Kate Wharton

Name: Kate Wharton Picture of Faculty/Staff Member
Alumni Of:
  • School of Economics
  • School of International Affairs
  • B.S. EIA 2012
Website: https://www.linkedin.com/in/kowharton/
Current Job: Head of Iraq Advisory at CrossBoundary

Kate Wharton came to Georgia Tech from Cincinnati, Ohio. Within a year and a half, she had left the engineering school and joined the Sam Nunn School of International Affairs, drawn to what she saw as the most urgent problems facing humanity: poverty, conflict, climate change. She graduated in 2012 with a B.S. in Economics and International Affairs, Research Option designation in economics, and a minor in Spanish.

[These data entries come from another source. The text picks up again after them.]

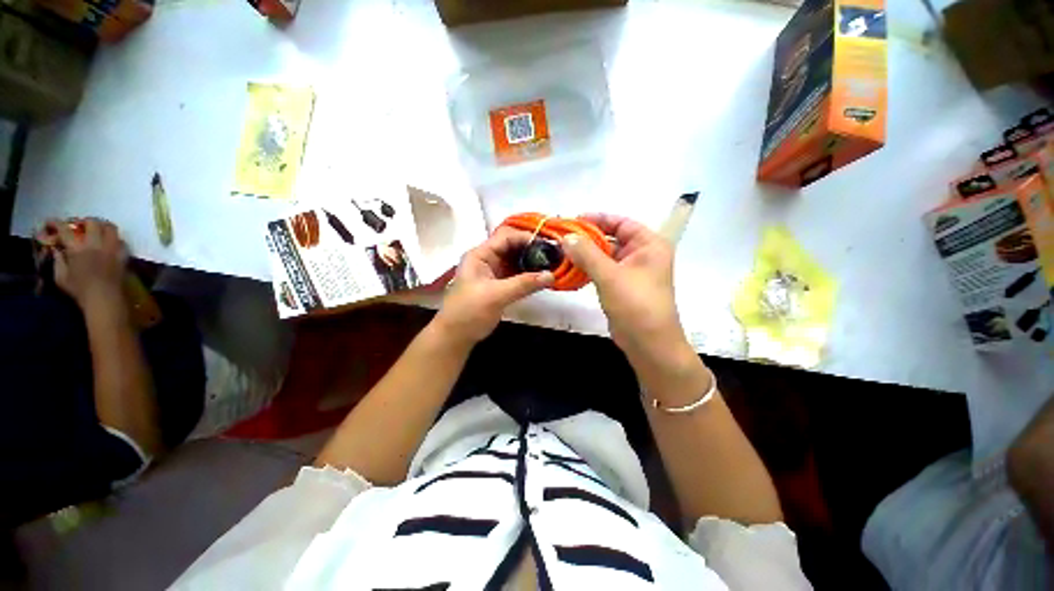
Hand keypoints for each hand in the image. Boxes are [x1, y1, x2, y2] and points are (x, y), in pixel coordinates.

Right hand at [39, 218, 127, 307]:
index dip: (56, 223)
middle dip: (84, 221)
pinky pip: (122, 241)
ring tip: (97, 230)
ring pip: (111, 227)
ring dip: (102, 226)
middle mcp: (95, 244)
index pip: (65, 230)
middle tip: (79, 226)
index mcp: (77, 249)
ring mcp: (111, 249)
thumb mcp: (61, 278)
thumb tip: (56, 250)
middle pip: (92, 222)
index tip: (51, 223)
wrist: (105, 299)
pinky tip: (110, 243)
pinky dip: (115, 239)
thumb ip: (57, 261)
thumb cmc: (80, 291)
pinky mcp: (123, 255)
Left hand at [434, 227, 553, 345]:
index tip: (547, 245)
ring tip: (552, 265)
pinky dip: (529, 275)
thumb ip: (523, 284)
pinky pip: (517, 274)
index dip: (526, 238)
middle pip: (512, 246)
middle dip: (532, 249)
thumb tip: (551, 276)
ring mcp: (493, 272)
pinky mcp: (499, 285)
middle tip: (554, 255)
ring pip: (516, 260)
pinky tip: (542, 277)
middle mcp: (487, 259)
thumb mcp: (496, 295)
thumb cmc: (469, 311)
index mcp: (480, 255)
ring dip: (532, 262)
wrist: (455, 336)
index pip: (506, 236)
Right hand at [561, 213, 686, 359]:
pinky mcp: (621, 286)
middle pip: (611, 238)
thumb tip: (566, 237)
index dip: (598, 219)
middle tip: (562, 237)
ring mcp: (630, 271)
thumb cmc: (636, 305)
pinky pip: (602, 270)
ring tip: (561, 251)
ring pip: (605, 255)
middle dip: (587, 238)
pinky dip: (588, 268)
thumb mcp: (610, 276)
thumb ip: (587, 254)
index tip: (573, 219)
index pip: (621, 222)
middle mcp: (642, 254)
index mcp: (649, 245)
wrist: (649, 344)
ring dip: (585, 254)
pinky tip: (570, 268)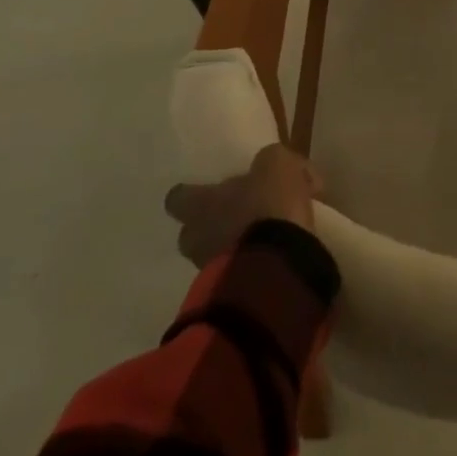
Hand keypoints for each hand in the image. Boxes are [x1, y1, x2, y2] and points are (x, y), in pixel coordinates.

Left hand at [163, 144, 320, 268]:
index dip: (193, 193)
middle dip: (216, 223)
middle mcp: (197, 238)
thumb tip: (273, 170)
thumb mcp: (276, 166)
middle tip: (245, 212)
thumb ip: (270, 161)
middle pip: (194, 230)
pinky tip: (279, 254)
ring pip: (217, 252)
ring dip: (237, 244)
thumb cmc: (266, 208)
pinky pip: (238, 272)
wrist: (277, 269)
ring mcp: (210, 271)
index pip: (178, 198)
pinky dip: (254, 264)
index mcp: (200, 205)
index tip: (210, 189)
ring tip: (269, 236)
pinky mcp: (232, 294)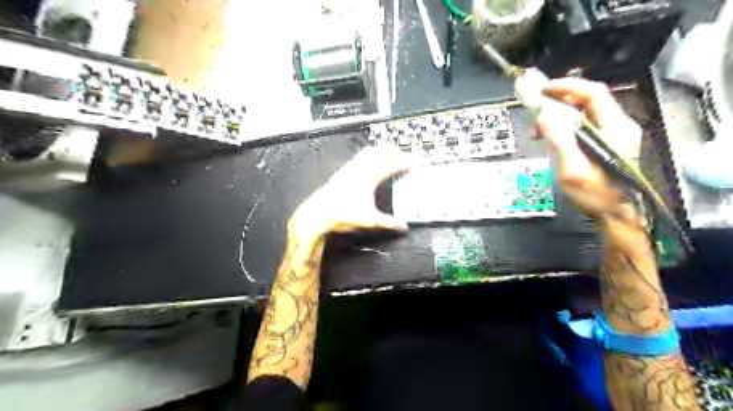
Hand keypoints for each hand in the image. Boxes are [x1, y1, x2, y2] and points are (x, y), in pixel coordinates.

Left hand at [287, 146, 410, 238]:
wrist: (319, 212)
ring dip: (380, 152)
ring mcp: (350, 169)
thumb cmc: (344, 214)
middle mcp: (361, 169)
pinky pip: (359, 158)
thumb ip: (389, 223)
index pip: (392, 166)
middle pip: (380, 152)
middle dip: (394, 152)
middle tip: (403, 156)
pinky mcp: (342, 172)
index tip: (415, 164)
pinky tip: (367, 165)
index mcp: (370, 177)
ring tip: (388, 157)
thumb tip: (403, 227)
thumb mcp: (370, 220)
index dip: (405, 164)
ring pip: (368, 152)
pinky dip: (368, 157)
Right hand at [533, 75, 642, 217]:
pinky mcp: (608, 144)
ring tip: (539, 131)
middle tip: (535, 113)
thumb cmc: (595, 195)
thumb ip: (559, 141)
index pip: (592, 93)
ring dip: (559, 116)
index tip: (542, 90)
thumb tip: (543, 116)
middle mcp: (618, 126)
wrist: (617, 215)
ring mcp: (615, 135)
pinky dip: (566, 127)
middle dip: (558, 102)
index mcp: (614, 128)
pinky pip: (585, 126)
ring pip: (585, 113)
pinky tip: (553, 140)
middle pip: (588, 100)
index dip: (566, 86)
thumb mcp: (572, 169)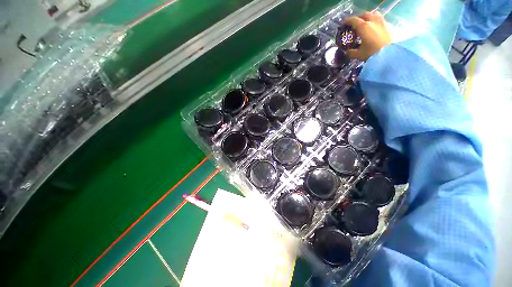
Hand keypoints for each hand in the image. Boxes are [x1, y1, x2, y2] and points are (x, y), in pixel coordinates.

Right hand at [342, 11, 391, 60]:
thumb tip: (346, 51)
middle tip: (354, 25)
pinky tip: (373, 28)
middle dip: (357, 18)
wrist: (390, 55)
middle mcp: (372, 21)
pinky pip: (380, 19)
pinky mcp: (388, 26)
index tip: (343, 25)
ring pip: (373, 14)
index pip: (353, 20)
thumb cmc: (372, 54)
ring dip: (368, 17)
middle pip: (364, 15)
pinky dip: (375, 21)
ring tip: (365, 24)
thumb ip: (351, 52)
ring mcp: (381, 22)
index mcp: (363, 27)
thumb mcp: (358, 55)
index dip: (346, 22)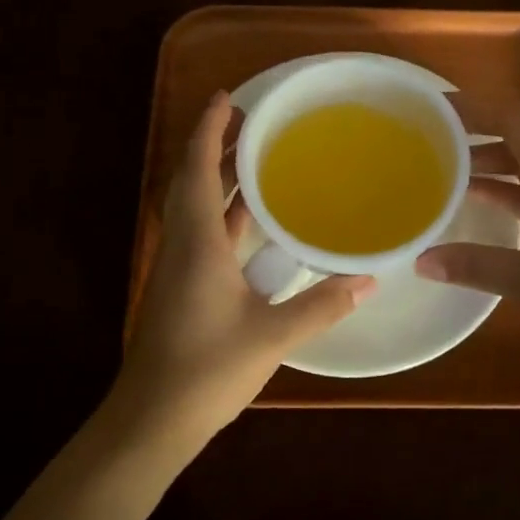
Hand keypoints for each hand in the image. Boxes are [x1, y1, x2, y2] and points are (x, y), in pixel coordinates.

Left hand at [110, 91, 373, 447]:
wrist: (151, 421)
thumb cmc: (206, 370)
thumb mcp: (271, 336)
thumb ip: (321, 305)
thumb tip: (368, 279)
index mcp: (197, 242)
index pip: (198, 169)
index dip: (209, 129)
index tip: (228, 98)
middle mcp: (182, 245)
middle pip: (193, 180)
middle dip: (216, 145)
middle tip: (252, 122)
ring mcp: (179, 268)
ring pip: (197, 207)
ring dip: (220, 179)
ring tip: (256, 158)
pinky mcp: (182, 288)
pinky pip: (203, 233)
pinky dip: (224, 214)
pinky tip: (252, 221)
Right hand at [417, 95, 519, 359]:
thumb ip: (475, 265)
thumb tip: (420, 260)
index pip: (516, 119)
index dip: (477, 106)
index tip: (437, 106)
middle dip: (479, 129)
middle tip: (434, 134)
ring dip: (492, 160)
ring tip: (448, 168)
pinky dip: (508, 189)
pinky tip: (481, 203)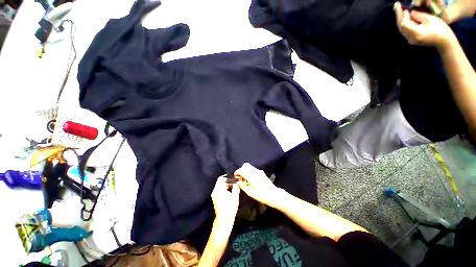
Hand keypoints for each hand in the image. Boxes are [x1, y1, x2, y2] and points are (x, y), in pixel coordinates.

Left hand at [211, 176, 239, 224]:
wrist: (224, 220)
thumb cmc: (230, 209)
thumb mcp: (235, 197)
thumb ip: (236, 188)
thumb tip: (236, 183)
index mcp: (219, 190)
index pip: (221, 178)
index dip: (228, 177)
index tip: (233, 178)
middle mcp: (215, 191)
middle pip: (220, 181)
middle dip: (228, 181)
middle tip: (234, 183)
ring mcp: (214, 195)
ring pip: (220, 185)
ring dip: (226, 185)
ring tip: (233, 187)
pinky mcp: (215, 198)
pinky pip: (219, 189)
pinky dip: (224, 188)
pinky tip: (229, 192)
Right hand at [235, 163, 282, 207]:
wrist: (274, 194)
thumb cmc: (262, 196)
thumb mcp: (251, 193)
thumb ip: (243, 186)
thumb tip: (238, 182)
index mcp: (252, 177)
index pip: (242, 170)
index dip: (237, 172)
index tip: (235, 177)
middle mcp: (255, 172)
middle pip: (245, 165)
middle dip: (241, 170)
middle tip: (240, 177)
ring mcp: (259, 171)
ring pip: (249, 166)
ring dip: (245, 170)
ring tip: (245, 179)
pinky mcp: (261, 172)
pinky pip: (253, 169)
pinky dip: (249, 171)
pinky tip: (251, 179)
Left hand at [394, 2, 455, 50]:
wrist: (444, 41)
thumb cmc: (440, 29)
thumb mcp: (430, 19)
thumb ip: (419, 16)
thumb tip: (410, 12)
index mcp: (417, 33)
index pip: (404, 24)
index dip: (403, 16)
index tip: (404, 8)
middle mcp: (411, 38)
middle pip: (401, 26)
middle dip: (398, 16)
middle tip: (396, 6)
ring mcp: (411, 40)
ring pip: (402, 29)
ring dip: (400, 19)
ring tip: (399, 9)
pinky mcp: (412, 40)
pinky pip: (405, 31)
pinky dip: (403, 23)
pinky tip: (404, 16)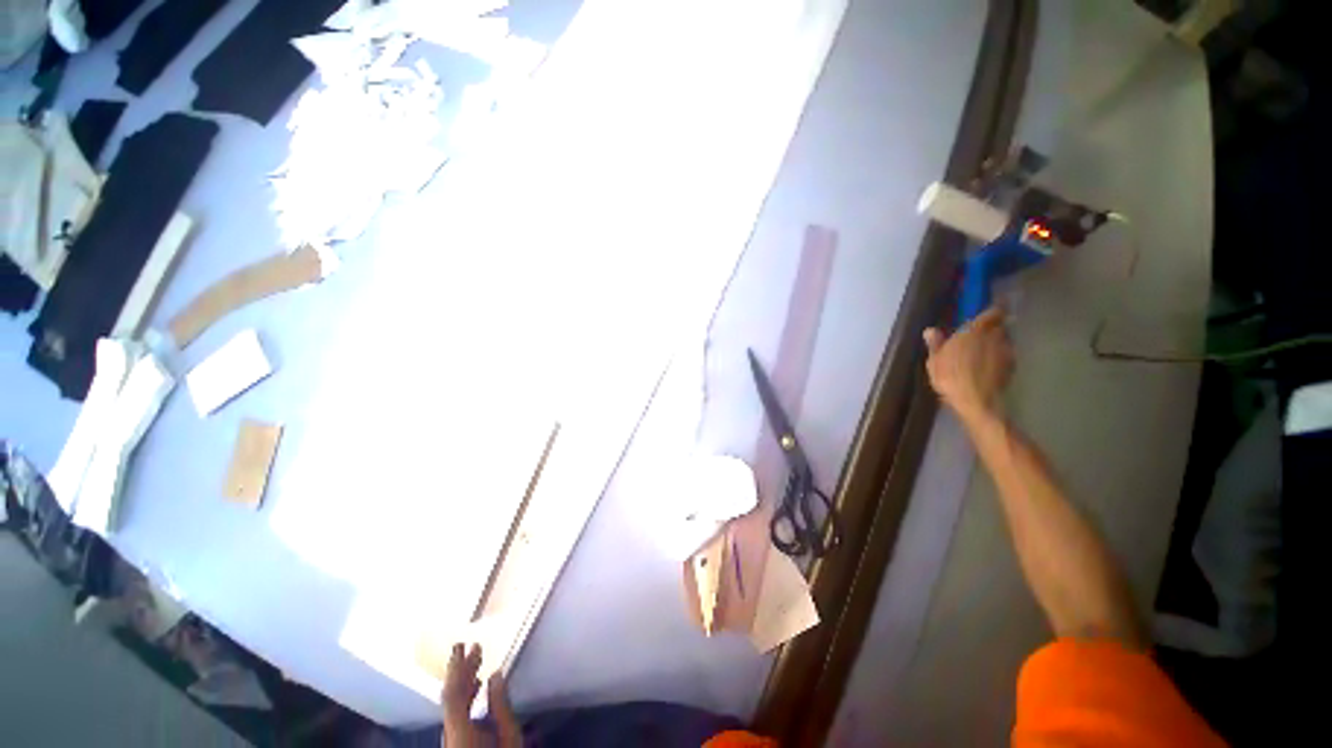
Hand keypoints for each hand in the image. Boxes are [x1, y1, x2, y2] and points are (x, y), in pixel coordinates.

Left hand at [441, 643, 521, 747]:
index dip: (458, 667)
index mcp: (459, 730)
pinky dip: (466, 695)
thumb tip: (496, 674)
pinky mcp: (457, 740)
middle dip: (461, 669)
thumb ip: (500, 705)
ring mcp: (451, 737)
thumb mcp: (508, 735)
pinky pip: (457, 712)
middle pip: (450, 696)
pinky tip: (478, 686)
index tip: (465, 644)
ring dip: (465, 680)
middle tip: (470, 645)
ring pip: (452, 703)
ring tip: (477, 660)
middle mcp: (449, 732)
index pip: (453, 693)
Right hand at [923, 306, 1012, 421]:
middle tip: (981, 334)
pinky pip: (1006, 355)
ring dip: (996, 342)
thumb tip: (930, 330)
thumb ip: (935, 343)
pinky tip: (988, 365)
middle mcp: (994, 336)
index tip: (990, 311)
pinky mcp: (1012, 366)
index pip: (992, 313)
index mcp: (974, 331)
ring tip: (984, 351)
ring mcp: (1006, 351)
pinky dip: (999, 356)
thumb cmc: (950, 376)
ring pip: (1003, 340)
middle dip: (992, 327)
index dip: (993, 311)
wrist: (976, 400)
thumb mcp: (935, 360)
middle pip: (999, 326)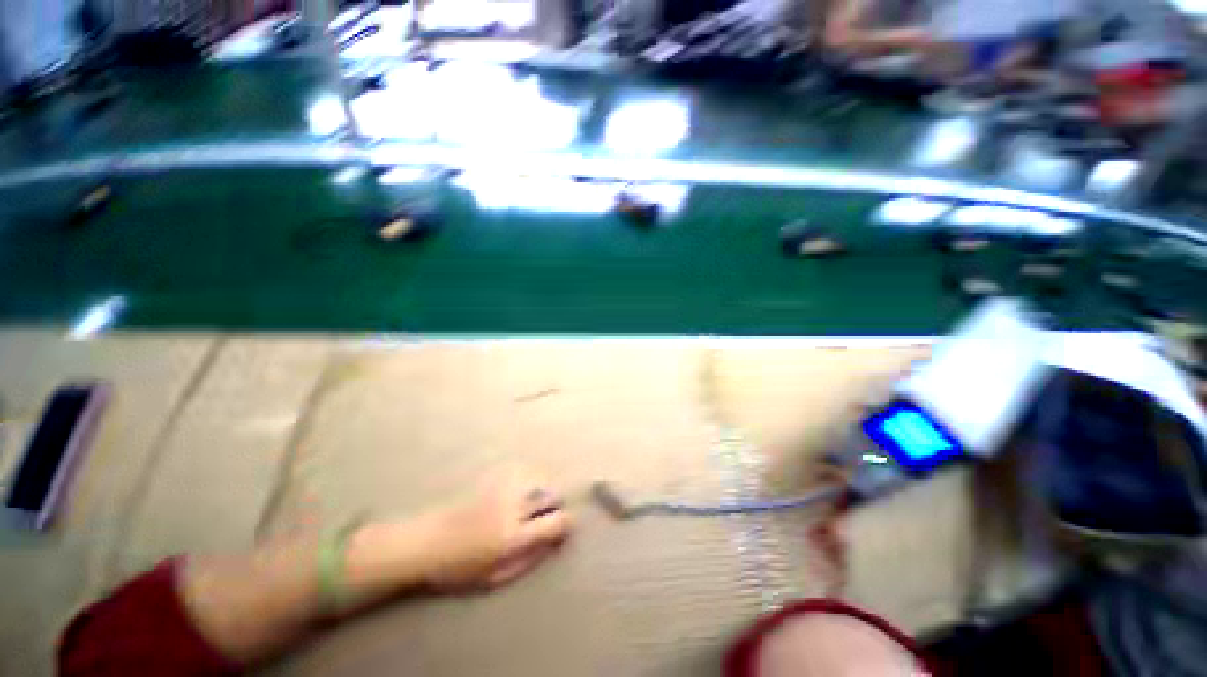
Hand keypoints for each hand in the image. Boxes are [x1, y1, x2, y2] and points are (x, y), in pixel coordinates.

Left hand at [418, 467, 571, 591]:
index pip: (557, 521)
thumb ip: (530, 559)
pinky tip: (517, 491)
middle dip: (554, 505)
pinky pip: (523, 471)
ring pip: (540, 478)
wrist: (425, 541)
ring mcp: (504, 486)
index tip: (560, 530)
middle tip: (543, 517)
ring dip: (542, 491)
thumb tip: (555, 543)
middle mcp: (514, 505)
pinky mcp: (494, 476)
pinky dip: (527, 480)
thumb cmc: (459, 567)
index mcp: (515, 535)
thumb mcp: (497, 577)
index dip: (565, 525)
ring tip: (531, 504)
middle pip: (552, 494)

Without a doubt, Kate’s time at Georgia Tech shaped her career decisions and trajectory over the last decade. She spent her first summer studying abroad with the Mexico LBAT program, and during her junior year worked abroad for a semester in Dhaka, Bangladesh. Throughout the years she was involved in a number of extracurriculars, but the most significant was AIESEC, an international student-led organization founded in the wake of WWII to promote global cooperation and cultural exchange. Over four years, she served in multiple roles including President of the Georgia Tech chapter and was also involved in the organization nationally and internationally including chairing conferences as an alumna. Finally, thanks to the Undergraduate Research Opportunities Program (UROP), she had the chance to conduct econometrics research for several semesters with Dr. Ruth Uwaifo, co-authoring a paper on the effects of conflict on education outcomes in Colombia.

After graduating, Kate moved to Washington, DC for a role in Deloitte’s Federal Consulting practice, where she focused on emerging markets energy and sustainability projects for USAID and the World Bank and also co-founded and led the firm’s flagship international social impact program, D2international, which supports social entrepreneurs around the world and has the broader mission of catalyzing socially impactful business practices.

Kate then spent about year and a half in Istanbul, Turkey, ultimately as Chief Operating Officer of Hala Systems, a humanitarian technology company focused on civilian protection in Syria, before getting her MBA at Stanford Graduate School of Business.

Kate’s role now is in investment advisory at CrossBoundary, where she works on unlocking private capital for high-impact transactions in frontier and underserved markets.

What is your job title and description?

In my current role as Head of Iraq Advisory at CrossBoundary, I manage a team that works with Iraqi companies to help them raise capital to launch or grow their businesses, and with investors such as private equity and venture capital firms, development finance institutions, and impact investors who are looking for new opportunities in the Middle East. In this role, I get to support phenomenal entrepreneurs who are creating jobs and bringing new resources to their communities, while proving out a model for private sector-led development in a region long affected by conflict.

How did Georgia Tech and/or the Nunn School help you get to where you are in your career?

Beyond the many international experiences that shaped my interests, Georgia Tech taught me the value (and joy!) of interdisciplinary work. Spending time in the engineering school and learning the foundations of computer science not only exposed me to these subjects but also made me a better thinker and a more well-rounded leader in my field. Across my career, I’ve maintained a deep interest in the role of technology in advancing human rights, economic development, and climate solutions. In fact, this interest was a major factor that led me to pursue an MBA at Stanford, in the heart of Silicon Valley.

What advice do you have for prospective or current students interested in pursuing your field of study?

Follow your intellectual curiosity, and then get out of books and into the world. Study abroad, work abroad, learn another language, and take every chance to expand your understanding of the human experience. Pursue international work with humility, and make sure the mistakes of the past are also part of your education.